Last updated on May 23rd, 2024

When it comes to poor digestion, irritable bowel syndrome (IBS), or simply a bloated tummy, stress can be a major contributing factor. Understanding this connection is crucial for managing and alleviating these discomforts. It can help to remember that your body always has your best interests at heart. Even if bloating or digestive discomfort doesn’t feel beneficial, it serves a purpose in the grand scheme of your survival.

The connection between stress and digestion

When you produce the stress hormone adrenaline and your sympathetic nervous system triggers the ‘fight or flight’ response, your body deprioritises digestion. It diverts blood supply away from your digestive system towards your arms and legs, ensuring your muscles have the energy needed for immediate action. Consequently, when food arrives in your digestive system during this state, your body lacks the resources to digest it optimally. This misallocation often leads to symptoms of digestive distress, as many people unknowingly perpetuate stress through their lifestyle, thoughts, beliefs, and dietary choices.
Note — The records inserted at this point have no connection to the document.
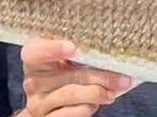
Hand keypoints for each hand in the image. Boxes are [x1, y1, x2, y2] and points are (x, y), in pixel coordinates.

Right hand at [17, 39, 134, 116]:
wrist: (51, 106)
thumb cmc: (63, 76)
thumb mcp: (65, 62)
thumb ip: (78, 53)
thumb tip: (110, 46)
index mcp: (34, 60)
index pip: (34, 52)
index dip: (52, 49)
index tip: (73, 47)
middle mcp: (33, 81)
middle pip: (66, 75)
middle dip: (99, 76)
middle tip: (123, 78)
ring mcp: (39, 102)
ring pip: (71, 94)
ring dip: (97, 93)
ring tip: (114, 91)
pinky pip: (71, 112)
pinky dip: (88, 108)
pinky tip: (97, 104)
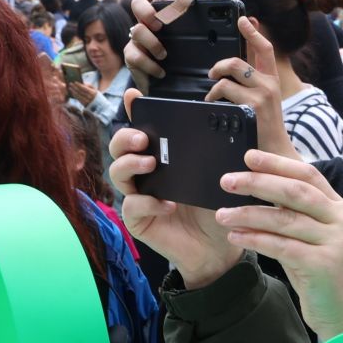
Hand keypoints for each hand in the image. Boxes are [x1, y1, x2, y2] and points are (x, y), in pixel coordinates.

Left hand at [67, 80, 98, 104]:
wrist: (101, 107)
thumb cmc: (97, 96)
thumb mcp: (96, 90)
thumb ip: (90, 86)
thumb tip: (83, 83)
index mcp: (93, 93)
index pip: (85, 88)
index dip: (79, 85)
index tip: (75, 82)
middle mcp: (90, 98)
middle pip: (81, 92)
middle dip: (75, 87)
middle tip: (70, 84)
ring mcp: (87, 102)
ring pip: (79, 96)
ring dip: (74, 92)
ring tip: (70, 88)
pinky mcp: (85, 105)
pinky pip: (79, 100)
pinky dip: (75, 96)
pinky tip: (73, 93)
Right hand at [107, 93, 241, 286]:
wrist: (220, 247)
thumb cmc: (216, 208)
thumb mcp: (217, 176)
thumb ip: (213, 154)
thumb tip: (225, 126)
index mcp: (161, 158)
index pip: (142, 130)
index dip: (133, 111)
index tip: (133, 95)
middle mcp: (144, 174)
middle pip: (119, 148)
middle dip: (125, 137)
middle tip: (143, 138)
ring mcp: (137, 196)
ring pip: (117, 173)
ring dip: (130, 164)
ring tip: (150, 164)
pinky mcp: (138, 220)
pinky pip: (131, 206)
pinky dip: (147, 202)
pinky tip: (166, 204)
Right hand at [122, 0, 183, 82]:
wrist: (165, 84)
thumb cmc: (178, 58)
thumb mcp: (188, 41)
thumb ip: (195, 22)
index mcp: (161, 16)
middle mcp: (146, 23)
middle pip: (137, 3)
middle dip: (146, 11)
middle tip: (159, 24)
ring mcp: (136, 39)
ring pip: (137, 30)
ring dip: (152, 43)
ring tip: (164, 55)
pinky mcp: (131, 56)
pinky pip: (135, 56)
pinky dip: (150, 65)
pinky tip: (160, 71)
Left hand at [205, 18, 295, 158]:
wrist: (276, 155)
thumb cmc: (264, 130)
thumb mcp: (264, 103)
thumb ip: (252, 84)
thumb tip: (234, 69)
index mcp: (273, 81)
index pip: (265, 49)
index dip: (253, 32)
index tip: (244, 19)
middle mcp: (270, 85)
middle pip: (239, 61)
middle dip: (220, 65)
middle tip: (212, 74)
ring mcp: (262, 95)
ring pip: (229, 76)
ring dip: (214, 86)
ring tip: (211, 96)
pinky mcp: (252, 106)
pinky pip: (224, 92)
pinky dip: (213, 97)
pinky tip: (213, 106)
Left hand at [214, 148, 342, 338]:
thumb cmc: (321, 274)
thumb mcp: (310, 238)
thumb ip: (292, 215)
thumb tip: (256, 189)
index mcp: (337, 207)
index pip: (307, 174)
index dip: (277, 163)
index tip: (248, 156)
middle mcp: (340, 219)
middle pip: (295, 191)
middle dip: (258, 182)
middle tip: (226, 180)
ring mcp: (334, 242)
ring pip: (285, 219)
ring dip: (248, 214)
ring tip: (222, 215)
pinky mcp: (322, 264)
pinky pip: (281, 246)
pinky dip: (255, 239)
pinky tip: (235, 237)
Stress impacts your digestion in profound ways. When you’re stressed, your body’s priority shifts from long-term processes like digestion to immediate survival needs. The adrenaline surge prepares your muscles for a quick escape or confrontation, sidelining your digestive system since digesting food isn’t deemed essential for your survival. This can lead to a range of digestive issues, from bloating and gas to constipation or diarrhoea. For someone with IBS, this stress response can exacerbate symptoms, making life even more uncomfortable.

In a relaxed state, your body can focus on digesting food efficiently. However, chronic stress means your body is frequently in a heightened state of alert, diverting resources away from digestion and leading to persistent discomfort. This cycle can create a frustrating loop where stress exacerbates digestive issues, and digestive discomfort increases stress, compounding the problem.
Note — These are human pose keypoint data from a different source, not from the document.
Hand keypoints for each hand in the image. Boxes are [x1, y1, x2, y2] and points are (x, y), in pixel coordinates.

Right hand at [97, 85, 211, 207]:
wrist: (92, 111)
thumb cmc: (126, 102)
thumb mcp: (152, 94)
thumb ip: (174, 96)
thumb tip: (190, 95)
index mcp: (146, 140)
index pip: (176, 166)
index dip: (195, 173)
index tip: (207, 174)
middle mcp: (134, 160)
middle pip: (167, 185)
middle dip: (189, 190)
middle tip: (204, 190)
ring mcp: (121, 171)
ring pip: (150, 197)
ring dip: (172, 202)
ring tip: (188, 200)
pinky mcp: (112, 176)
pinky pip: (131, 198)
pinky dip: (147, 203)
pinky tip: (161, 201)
Identifying stress as a trigger

If you have been diagnosed with IBS (typically determined after ruling out more serious bowel diseases) or experience chronic bloating despite various dietary changes, medicinal herbs, or medications under professional guidance, it might be time to look beyond conventional treatments. Persistent symptoms could indicate that something deeper needs addressing. Unfortunately, no amount of dietary change or supplementation can compensate for the effects of chronic and unrelenting stress.
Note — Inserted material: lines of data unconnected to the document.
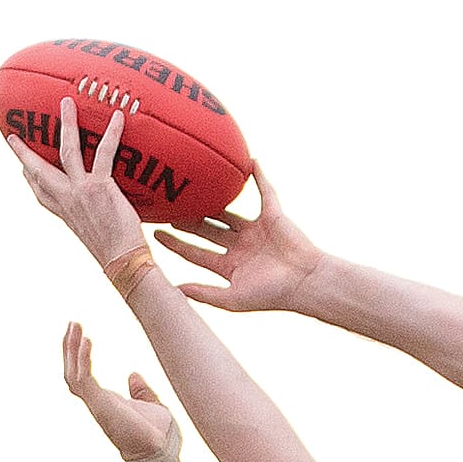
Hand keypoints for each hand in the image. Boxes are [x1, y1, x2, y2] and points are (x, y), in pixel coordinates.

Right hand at [10, 95, 145, 272]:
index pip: (41, 196)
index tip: (22, 170)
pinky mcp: (99, 187)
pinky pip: (104, 152)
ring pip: (67, 149)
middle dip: (24, 152)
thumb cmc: (118, 255)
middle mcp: (68, 200)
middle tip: (12, 137)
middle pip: (39, 171)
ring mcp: (81, 191)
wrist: (123, 264)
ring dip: (66, 123)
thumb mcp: (98, 237)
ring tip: (65, 103)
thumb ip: (95, 221)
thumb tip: (107, 216)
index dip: (29, 181)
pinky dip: (112, 133)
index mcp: (66, 215)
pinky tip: (117, 116)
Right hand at [62, 322, 181, 461]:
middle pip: (72, 373)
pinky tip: (86, 340)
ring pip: (73, 375)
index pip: (84, 377)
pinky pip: (84, 379)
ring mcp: (97, 406)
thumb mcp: (152, 406)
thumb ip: (142, 391)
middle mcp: (98, 404)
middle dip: (69, 348)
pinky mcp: (101, 406)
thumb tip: (134, 375)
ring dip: (71, 350)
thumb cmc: (159, 436)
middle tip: (73, 323)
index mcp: (107, 402)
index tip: (82, 334)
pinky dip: (83, 359)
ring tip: (75, 326)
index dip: (79, 356)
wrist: (161, 454)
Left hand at [154, 169, 322, 312]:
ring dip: (209, 200)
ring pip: (226, 211)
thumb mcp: (233, 299)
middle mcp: (240, 247)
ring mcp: (255, 230)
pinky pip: (264, 191)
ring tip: (190, 185)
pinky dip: (258, 176)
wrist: (305, 283)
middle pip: (207, 229)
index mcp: (231, 267)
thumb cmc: (272, 295)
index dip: (177, 244)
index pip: (197, 253)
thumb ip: (205, 293)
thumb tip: (174, 290)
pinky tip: (249, 162)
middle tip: (166, 206)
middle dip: (187, 220)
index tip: (157, 232)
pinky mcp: (272, 216)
Your body might be signalling the need for a change in how you treat yourself or how you think. It’s time to stop seeking quick fixes and start exploring how your perception of pressure and urgency impacts your digestion. Addressing daily worries and concerns that cloud your mind and trigger stress responses even when you’re not in physical danger can have a profoundly beneficial effect on your gut health.

Honouring your body’s signals

Your body might be crying out for you to treat yourself differently. Is it time to stop trying to come up with strategies that will “fix” you and instead begin to explore your perceptions of pressure and urgency in everyday life, and how this may be affecting your digestion? Perhaps you consciously or unconsciously worry what others think of you and your digestion would improve if you reassured yourself that you don’t need the consistent approval of others to survive the way you did as a child. When we address the daily worries and concerns that cloud our brain and are driving the body to experience stress even when we’re not in physical danger, it truly can have an incredibly beneficial effect on our gut health. Instead save your stress response for the times when you really need it – in instances of true emergency. It is time to honour the gut feelings you have, trust your inner guidance and employ measures to both counteract and reduce the activity of your stress response.